---- PROVIDED TEXT

[Chester LUG] Career change
Michael Crilly
movedx at googlemail.com
Wed Mar 25 12:46:55 UTC 2009
I agree with David on this one.
A friend of mine used to work for a comparison website as a
programmer. After I told him I wanted to go into programming, he
advised I applied to the same company as they're looking for junior
programmers at the moment. He went on to add that some of the
programmers that had been there for a year or more, didn't know what a
class property was; didn't understand the four basic principles of OOP
and in some cases, didn't know what OOP was... and some of these
people had Comp. Sci. degrees? Also, the website is ASP.NET based, so
knowing what OOP is is pretty essential to the job. I was head and
shoulders above some of the programmers there with no commercial
experience, no computer quals. and 8 useless GCSEs.
In fact, even some programmers I speak to now who work in the industry
don't understand things like Seperation of Concerns, Dependency
Injection, Aspect Orientated programming, Domain Driven Design, etc.
As far as most of the GOOD programmers I know, these are basic
concepts.
Just goes to show you what you can find in the work place earning
£22k+ by blagging their way by :)
You're an intelligent bloke Paul, so as David said, sell your self and
add some icing on the cake :)
On Wed, Mar 25, 2009 at 9:31 AM, David Holden <dh at iucr.org> wrote:
> On Tuesday 24 March 2009, Paul Williams wrote:
>> cheers guys. I have taught ICT before. Problem is I never bothered with
>> vista (so out of date with windows) and not skilled enough to train anyone
>> on linux.
>>
>> I would probably be looking more at a trainee techie post to start off to
>> broaden my skill base.
>
>
> One thing I'll add is try not sell yourself short, I find this hard since my
> cautious nature means I always do this, but I can't tell you how many times
> I've met people doing jobs that they clearly have no clue about . Someone
> with a bit of enthusiasm is already ahead of the game, so I'd try
> and "oversell" yourself because I guarantee there will be people with less
> gumption bluffing it.
>
> Anyway good luck and all the best!

--------
---- RECORD EXCERPTS

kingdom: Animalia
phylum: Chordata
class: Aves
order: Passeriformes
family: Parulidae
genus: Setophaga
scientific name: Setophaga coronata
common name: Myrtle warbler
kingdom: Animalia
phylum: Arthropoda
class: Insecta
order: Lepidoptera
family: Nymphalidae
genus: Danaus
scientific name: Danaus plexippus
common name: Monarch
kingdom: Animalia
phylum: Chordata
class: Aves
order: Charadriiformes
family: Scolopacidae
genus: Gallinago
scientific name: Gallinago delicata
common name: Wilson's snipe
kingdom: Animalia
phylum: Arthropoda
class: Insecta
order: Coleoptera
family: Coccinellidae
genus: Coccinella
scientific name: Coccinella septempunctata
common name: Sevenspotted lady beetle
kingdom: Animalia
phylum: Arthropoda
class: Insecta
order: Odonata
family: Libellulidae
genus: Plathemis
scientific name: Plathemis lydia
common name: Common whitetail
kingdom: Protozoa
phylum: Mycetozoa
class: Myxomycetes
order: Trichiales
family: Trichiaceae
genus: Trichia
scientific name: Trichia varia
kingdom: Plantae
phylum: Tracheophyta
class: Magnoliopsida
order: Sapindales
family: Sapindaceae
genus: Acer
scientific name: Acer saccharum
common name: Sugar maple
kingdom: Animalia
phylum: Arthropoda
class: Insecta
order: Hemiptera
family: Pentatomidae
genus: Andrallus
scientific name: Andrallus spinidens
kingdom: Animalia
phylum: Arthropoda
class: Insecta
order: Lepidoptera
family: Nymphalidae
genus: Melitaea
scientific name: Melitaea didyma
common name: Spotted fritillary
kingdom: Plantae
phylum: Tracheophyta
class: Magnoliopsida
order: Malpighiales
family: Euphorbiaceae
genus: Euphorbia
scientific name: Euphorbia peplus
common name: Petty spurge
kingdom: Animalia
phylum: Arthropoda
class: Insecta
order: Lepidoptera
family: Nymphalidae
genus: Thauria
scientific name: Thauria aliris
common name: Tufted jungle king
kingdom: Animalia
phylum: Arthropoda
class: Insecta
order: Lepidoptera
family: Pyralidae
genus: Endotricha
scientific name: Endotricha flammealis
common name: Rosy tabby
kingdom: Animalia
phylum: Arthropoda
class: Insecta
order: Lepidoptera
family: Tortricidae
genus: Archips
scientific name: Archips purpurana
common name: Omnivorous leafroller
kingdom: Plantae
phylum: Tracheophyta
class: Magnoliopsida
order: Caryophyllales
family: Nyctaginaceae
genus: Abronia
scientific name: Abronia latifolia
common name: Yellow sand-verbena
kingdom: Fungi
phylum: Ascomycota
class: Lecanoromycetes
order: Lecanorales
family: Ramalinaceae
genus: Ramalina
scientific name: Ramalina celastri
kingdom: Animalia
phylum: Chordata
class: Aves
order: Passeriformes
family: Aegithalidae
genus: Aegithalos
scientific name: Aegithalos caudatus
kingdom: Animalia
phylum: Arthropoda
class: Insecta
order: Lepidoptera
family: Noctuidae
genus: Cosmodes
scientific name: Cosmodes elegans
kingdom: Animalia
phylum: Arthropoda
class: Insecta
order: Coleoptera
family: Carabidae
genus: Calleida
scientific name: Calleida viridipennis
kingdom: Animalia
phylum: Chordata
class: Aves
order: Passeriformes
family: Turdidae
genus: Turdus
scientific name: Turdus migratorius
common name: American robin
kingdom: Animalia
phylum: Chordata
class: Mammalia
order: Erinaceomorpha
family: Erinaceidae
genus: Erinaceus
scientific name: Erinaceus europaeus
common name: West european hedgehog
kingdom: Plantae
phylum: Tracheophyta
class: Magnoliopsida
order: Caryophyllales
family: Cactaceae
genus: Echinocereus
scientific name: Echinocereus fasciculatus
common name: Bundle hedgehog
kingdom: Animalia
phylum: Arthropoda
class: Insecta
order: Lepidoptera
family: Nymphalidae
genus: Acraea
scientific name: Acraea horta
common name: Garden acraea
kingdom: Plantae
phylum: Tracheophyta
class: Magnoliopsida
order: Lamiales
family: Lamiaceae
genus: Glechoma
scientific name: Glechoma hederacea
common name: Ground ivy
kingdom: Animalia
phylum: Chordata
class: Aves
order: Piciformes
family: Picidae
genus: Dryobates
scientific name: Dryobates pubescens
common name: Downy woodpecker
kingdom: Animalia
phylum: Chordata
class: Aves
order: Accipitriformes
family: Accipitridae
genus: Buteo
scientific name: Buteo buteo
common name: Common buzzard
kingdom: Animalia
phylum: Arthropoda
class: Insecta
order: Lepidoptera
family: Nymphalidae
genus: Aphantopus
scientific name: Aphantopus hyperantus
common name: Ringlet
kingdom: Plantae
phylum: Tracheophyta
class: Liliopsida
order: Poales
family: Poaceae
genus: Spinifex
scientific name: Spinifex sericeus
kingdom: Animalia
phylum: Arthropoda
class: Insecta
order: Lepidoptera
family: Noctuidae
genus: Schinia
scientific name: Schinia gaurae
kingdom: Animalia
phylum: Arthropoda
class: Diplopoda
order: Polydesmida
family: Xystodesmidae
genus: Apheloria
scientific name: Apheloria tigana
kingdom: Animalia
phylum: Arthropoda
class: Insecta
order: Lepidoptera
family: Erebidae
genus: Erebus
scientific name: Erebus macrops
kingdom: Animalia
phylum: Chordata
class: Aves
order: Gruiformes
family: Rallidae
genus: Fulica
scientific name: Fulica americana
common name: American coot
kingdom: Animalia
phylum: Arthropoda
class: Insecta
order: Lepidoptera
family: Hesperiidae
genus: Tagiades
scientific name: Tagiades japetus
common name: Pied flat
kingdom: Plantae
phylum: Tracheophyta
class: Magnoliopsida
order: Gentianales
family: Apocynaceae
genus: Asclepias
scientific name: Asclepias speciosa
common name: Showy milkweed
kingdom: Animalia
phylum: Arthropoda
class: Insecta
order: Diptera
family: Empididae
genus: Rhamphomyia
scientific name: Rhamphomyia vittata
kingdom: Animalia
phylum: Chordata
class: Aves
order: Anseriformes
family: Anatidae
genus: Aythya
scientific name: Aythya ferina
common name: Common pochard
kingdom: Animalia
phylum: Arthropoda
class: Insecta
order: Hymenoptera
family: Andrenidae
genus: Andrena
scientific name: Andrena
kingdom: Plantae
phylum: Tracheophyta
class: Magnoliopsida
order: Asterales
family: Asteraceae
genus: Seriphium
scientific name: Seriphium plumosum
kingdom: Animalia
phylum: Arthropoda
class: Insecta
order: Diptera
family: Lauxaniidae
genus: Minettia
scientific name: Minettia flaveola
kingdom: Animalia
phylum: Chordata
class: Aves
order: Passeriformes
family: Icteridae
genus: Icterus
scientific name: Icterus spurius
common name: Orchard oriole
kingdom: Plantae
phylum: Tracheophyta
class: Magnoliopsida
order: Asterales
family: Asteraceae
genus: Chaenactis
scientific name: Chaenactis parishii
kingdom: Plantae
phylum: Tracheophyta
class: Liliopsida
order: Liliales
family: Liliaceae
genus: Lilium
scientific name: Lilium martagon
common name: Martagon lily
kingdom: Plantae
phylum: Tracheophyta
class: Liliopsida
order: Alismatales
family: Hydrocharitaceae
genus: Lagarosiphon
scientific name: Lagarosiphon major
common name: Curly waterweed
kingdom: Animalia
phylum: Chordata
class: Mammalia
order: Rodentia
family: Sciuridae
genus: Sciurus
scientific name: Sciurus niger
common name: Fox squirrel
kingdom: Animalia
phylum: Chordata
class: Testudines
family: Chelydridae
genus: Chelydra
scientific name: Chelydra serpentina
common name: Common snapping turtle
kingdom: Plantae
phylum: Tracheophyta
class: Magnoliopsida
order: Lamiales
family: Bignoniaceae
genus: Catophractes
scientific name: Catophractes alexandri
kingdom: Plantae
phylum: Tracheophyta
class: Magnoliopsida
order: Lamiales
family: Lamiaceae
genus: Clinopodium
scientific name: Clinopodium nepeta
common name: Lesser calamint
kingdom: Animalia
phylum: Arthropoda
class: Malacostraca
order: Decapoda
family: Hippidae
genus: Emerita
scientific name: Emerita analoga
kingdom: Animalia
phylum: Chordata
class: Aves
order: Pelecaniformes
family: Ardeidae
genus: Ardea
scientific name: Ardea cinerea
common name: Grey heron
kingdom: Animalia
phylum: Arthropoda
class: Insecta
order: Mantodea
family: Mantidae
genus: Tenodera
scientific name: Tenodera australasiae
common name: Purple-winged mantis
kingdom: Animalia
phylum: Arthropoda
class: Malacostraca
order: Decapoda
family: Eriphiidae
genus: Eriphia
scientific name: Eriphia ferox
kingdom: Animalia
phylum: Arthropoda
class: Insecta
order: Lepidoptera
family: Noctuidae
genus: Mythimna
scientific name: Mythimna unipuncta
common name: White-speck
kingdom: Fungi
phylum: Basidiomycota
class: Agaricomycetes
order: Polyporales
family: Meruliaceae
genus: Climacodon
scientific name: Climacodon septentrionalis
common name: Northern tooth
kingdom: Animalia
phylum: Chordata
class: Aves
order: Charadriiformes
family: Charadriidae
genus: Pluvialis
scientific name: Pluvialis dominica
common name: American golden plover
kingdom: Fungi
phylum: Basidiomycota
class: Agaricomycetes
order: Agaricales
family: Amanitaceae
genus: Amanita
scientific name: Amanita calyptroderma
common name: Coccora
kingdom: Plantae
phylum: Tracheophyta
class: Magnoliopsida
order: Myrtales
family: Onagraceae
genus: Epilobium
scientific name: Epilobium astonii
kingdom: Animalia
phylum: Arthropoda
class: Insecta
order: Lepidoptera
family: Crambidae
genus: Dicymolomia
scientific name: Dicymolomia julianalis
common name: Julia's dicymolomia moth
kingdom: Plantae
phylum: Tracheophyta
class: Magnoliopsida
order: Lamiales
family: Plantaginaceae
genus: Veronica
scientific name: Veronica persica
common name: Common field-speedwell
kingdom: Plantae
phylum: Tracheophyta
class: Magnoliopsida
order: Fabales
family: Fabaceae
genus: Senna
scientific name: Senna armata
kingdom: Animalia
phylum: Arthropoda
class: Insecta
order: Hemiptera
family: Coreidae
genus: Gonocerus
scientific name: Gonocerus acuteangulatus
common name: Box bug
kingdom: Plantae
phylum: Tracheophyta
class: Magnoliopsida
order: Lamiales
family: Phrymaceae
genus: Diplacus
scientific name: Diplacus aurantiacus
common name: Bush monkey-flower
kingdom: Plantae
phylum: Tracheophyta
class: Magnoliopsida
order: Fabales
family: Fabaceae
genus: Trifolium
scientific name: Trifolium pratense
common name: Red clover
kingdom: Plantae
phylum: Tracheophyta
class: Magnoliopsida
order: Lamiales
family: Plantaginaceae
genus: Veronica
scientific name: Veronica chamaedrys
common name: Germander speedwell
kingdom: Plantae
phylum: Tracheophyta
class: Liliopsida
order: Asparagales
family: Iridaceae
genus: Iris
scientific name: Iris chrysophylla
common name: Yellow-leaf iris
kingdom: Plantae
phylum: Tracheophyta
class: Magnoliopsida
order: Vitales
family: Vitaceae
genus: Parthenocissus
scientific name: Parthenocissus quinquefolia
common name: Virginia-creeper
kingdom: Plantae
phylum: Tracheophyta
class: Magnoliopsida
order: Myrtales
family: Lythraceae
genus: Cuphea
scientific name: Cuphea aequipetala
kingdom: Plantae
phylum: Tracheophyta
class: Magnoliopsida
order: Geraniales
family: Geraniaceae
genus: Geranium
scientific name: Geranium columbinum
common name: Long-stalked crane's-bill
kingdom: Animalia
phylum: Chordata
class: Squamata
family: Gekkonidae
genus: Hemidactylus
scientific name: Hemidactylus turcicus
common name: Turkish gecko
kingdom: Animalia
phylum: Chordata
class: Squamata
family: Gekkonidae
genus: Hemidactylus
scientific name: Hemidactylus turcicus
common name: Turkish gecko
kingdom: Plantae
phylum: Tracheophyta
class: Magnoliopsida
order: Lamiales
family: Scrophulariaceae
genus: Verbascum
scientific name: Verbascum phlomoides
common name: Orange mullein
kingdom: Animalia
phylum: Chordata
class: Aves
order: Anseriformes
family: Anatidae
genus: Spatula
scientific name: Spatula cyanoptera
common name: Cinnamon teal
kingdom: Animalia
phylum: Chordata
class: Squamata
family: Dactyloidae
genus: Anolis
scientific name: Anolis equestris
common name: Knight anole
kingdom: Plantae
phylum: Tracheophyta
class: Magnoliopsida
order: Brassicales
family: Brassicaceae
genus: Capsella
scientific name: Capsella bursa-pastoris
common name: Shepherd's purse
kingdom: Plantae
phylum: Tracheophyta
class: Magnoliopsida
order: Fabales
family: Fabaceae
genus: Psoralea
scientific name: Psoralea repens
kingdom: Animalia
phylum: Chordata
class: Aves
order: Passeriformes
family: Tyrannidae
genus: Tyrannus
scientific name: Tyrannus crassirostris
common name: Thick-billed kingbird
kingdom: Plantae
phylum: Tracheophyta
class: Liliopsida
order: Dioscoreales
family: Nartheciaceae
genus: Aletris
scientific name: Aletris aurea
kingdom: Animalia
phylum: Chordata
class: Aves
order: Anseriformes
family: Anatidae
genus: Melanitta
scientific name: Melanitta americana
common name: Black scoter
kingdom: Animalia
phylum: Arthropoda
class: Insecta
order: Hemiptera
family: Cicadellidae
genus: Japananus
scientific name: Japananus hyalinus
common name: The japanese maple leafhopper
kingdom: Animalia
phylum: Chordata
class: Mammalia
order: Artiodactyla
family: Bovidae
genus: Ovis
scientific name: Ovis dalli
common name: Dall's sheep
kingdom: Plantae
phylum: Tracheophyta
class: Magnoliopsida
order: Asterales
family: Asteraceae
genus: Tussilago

--------

- GOAL OF THE EXERCISE -
Pick up the email thread about a career change after its last line and keep writing it.

- REPLY TO THE EXERCISE -
>
>
>>
>> Date: Tue, 24 Mar 2009 20:43:46 +0000
>> From: biglynchy at gmail.com
>> To: chester at mailman.lug.org.uk
>> Subject: Re: [Chester LUG] Career change
>>
>> That sounds like a great idea, there are always stories on the news it
>> seems about the lack of trained IT professionals and how this skills gap
>> needs to be filled. Someone will have to train them. Could be a winner.
>>
>>
>> I'm afraid I don't know of any IT jobs personally that I can recommend, I'm
>> about as much use as a chocolate teapot in this case but I wish you the
>> very best of luck in your search. Hope you find something that suits you
>> very soon.
>>
>>
>> Good luck!! :)
>>
>> Dan
>>
>> 2009/3/24 Stuart Burns <stuart.james.burns at gmail.com>
>>
>> Hiya,
>>
>> Just as a thought, if your a people person, why not look to IT Training ?
>> From what I hear (one of my friends does training) it can be good money. I
>> even happen to know that (don't all wince at once;) West Cheshire College
>> do a Microsoft Certified Trainer course, in the evenings.
>>
>>
>>
>> Also Linux training is a big area. We recently went on a private Solaris
>> course organised through a uni, and I think the trainer easily netted a
>> couple of grand for a weeks work.
>>
>> As I say, just a thought!
>>
>>
>>
>> 2009/3/24 Paul Williams <wilp4a at hotmail.co.uk>
>>
>>
>>
>>
>>
>>
>>
>> I have been advised to leave teaching.
>>
>> The fact is that I cost too much. My salary is protected by law, so I
>> can't lower it. Problem is there is nothing to force schools to consider
>> employing me despite the cost.
>>
>>
>>
>> I cost about £10k more than a newly qualified teacher. So I'm not getting
>> a look in.
>>
>> A school can employ me, or a NQT and a teaching assistant.
>>
>> So... Career change time.
>>
>> Does anyone know of any entry level jobs in IT for someone with 10 years
>> experience (user rather than job related) using computers, with a degree,
>> but no IT qualifications other than ECDL?
>>
>>
>>
>>
>> Cheers
>>
>> Paul
>>
>> Windows Live Messenger just got better. Find out more!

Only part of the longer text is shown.